Tasks to carry out:
**a.** Summarize the acupuncture text in two sentences.
**b.** Output the portion of the acupuncture text between "A study published" and "and its symptoms.", inclusive.
**c.** Translate into Spanish this sentence from the acupuncture text: "The common cold is an acute viral infection that affects the throat and nasal passages."

Passage shown:

A study published by the Journal of Traditional Chinese Medicine concludes acupuncture treatments can indeed help treat the common cold. The study followed 187 participants based on the onset of when the cold occurred. The participants were divided into two groups. The first group reported an onset time of cold symptoms within 36 hours and the second group reported an onset of symptoms greater than 36 hours.  Both groups showed significant decreases in symptoms, as well as cold duration. This study demonstrates how receiving acupuncture treatments can shorten the length of time a person deals with the common cold and its symptoms.

 

Everybody has suffered from the common cold at some point along this journey called life. The common cold is an acute viral infection that affects the throat and nasal passages. Symptoms of a cold may include headaches, fatigue, a sore throat, nasal congestion, sneezing, a runny nose and coughing. With the normal progression of a cold, the throat symptoms, such as coughing, tend to be worse around the fifth day, while the nasal symptoms are nearing the end of their duration. Overall, the symptoms of the common cold tend to last about seven to 10 days. The typical treatment for a cold is to make sure you are getting plenty of sleep, taking in enough fluids and using steam to break up the mucus in the nasal passages. Because the common cold is caused by a viral infection, the virus must be allowed to run its course, while the symptoms are merely managed.

 

Traditional Chinese Medicine (TCM) takes a different approach though. It utilizes modalities like acupuncture, cupping and herbal formulas that can dramatically decrease the severity of symptoms and time that somebody suffers from a cold.

 

The practice of acupuncture is supposed to be used as preventive medicine. Not to say acupuncture can’t be used to treat already existing ailments, because it can, and it works very well in this capacity, but isn’t it better to avoid getting sick than to wait until the ailment is already affecting you? This is where acupuncture can help. Regular acupuncture treatments can increase your immunity, which will help fight off any disease, including the common cold. Acupuncture also helps decrease stress which can be a key factor in any disease. Studies indicate when the body is relaxed and not stressed, the immune system functions more efficiently.

Extracted information:
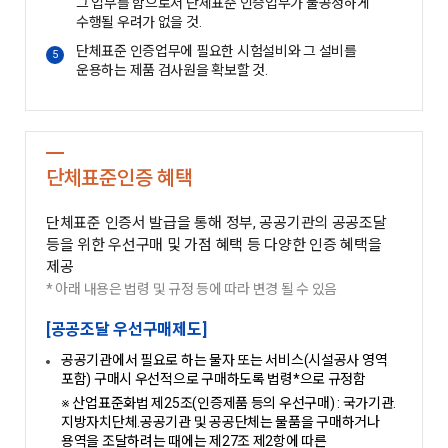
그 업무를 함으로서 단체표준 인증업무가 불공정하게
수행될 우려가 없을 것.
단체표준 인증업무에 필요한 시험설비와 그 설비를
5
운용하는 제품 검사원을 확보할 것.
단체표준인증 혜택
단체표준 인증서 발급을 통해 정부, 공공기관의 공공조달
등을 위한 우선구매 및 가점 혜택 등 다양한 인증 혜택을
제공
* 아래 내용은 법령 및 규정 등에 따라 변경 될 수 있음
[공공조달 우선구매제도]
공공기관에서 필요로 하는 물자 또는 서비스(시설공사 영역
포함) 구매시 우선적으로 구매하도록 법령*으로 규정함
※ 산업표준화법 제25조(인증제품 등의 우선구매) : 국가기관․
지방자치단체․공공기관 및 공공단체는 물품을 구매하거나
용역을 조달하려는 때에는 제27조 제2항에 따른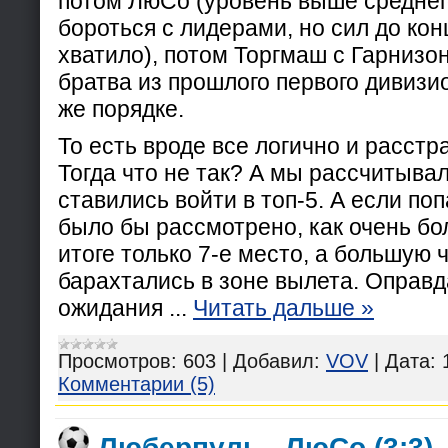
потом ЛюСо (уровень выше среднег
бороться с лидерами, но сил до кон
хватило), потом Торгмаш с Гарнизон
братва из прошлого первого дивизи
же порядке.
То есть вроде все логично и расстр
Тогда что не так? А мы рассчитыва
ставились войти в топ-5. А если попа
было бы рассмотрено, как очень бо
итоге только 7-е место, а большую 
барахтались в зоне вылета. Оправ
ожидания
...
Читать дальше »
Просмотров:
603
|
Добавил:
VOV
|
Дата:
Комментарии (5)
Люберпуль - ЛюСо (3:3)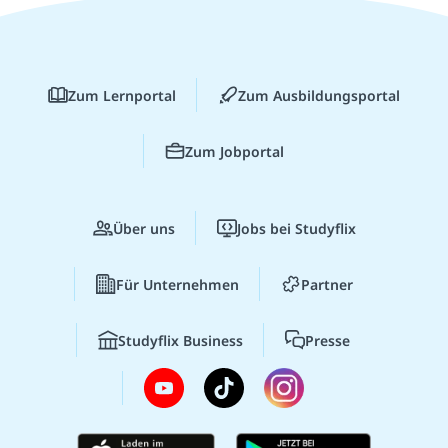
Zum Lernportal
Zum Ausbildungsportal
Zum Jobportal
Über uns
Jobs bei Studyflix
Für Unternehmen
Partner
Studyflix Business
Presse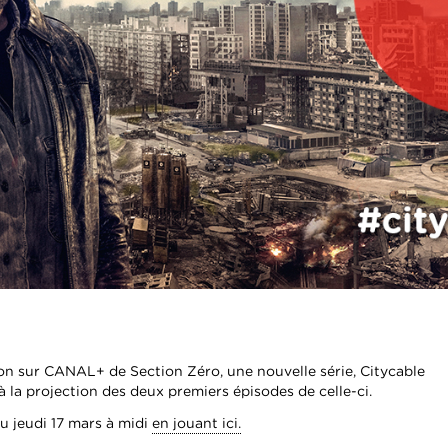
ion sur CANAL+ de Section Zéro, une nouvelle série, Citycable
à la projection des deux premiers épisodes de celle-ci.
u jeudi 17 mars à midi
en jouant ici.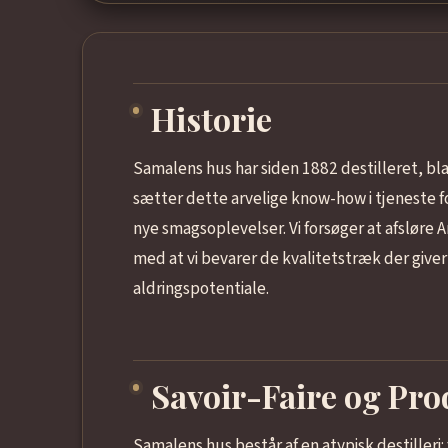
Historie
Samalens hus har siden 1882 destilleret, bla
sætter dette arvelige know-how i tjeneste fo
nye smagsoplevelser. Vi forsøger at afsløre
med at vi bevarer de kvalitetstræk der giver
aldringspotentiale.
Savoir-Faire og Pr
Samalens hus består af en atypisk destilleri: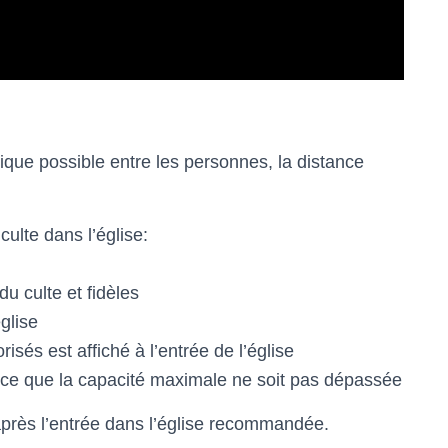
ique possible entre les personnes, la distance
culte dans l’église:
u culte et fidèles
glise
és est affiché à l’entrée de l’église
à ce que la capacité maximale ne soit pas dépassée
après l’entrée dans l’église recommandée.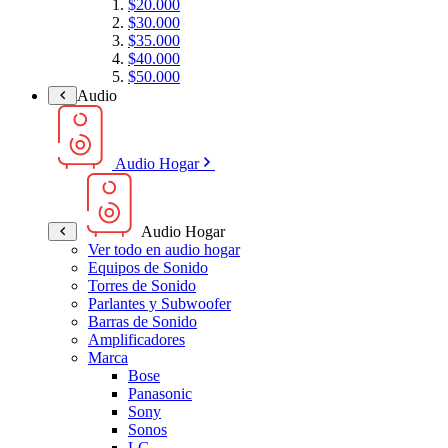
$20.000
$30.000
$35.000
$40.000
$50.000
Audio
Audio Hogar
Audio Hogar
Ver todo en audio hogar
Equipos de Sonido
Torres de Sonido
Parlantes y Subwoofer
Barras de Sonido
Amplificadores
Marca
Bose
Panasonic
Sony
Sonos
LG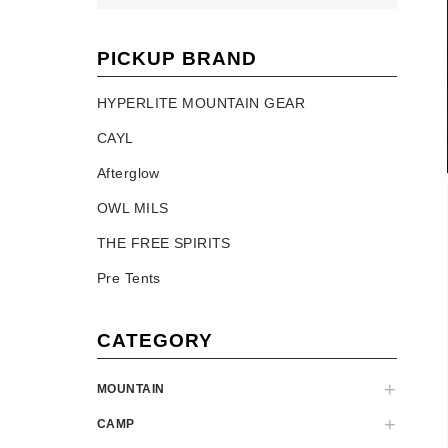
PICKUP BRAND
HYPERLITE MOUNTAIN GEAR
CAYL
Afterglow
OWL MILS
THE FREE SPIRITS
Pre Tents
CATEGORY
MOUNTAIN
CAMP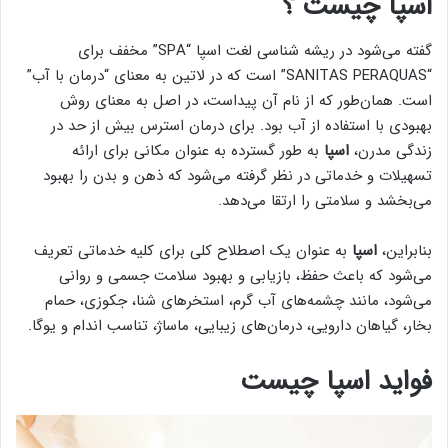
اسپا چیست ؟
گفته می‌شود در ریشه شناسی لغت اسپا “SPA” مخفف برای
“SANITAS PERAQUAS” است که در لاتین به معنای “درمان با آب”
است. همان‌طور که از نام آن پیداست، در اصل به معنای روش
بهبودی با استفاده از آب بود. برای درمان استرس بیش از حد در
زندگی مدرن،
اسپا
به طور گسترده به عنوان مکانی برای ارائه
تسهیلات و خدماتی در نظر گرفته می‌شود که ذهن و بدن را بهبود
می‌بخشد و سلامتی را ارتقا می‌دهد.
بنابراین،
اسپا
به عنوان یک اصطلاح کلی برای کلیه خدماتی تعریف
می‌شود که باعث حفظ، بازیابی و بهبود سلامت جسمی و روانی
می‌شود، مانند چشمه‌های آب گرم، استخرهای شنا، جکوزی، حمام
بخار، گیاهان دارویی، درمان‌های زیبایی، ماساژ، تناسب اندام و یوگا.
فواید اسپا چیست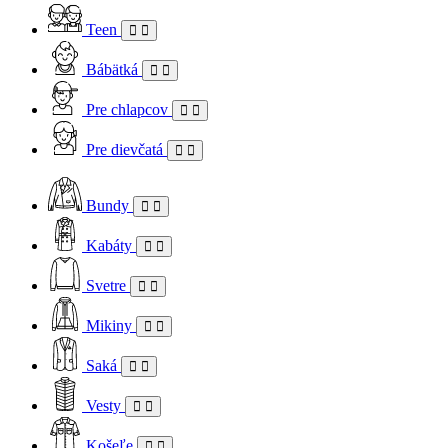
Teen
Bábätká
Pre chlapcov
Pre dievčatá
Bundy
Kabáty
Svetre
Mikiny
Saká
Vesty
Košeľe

Results for the exercise:
**a.** A study of 187 participants published by the Journal of Traditional Chinese Medicine found that acupuncture treatments significantly decreased both the symptoms and the duration of the common cold. The common cold is an acute viral infection usually managed with sleep, fluids and steam, while Traditional Chinese Medicine uses acupuncture, cupping and herbal formulas to lessen its severity and length, and regular acupuncture can increase immunity and decrease stress.

**b.**
A study published by the Journal of Traditional Chinese Medicine concludes acupuncture treatments can indeed help treat the common cold. The study followed 187 participants based on the onset of when the cold occurred. The participants were divided into two groups. The first group reported an onset time of cold symptoms within 36 hours and the second group reported an onset of symptoms greater than 36 hours.  Both groups showed significant decreases in symptoms, as well as cold duration. This study demonstrates how receiving acupuncture treatments can shorten the length of time a person deals with the common cold and its symptoms.

**c.** El resfriado común es una infección viral aguda que afecta la garganta y las vías nasales.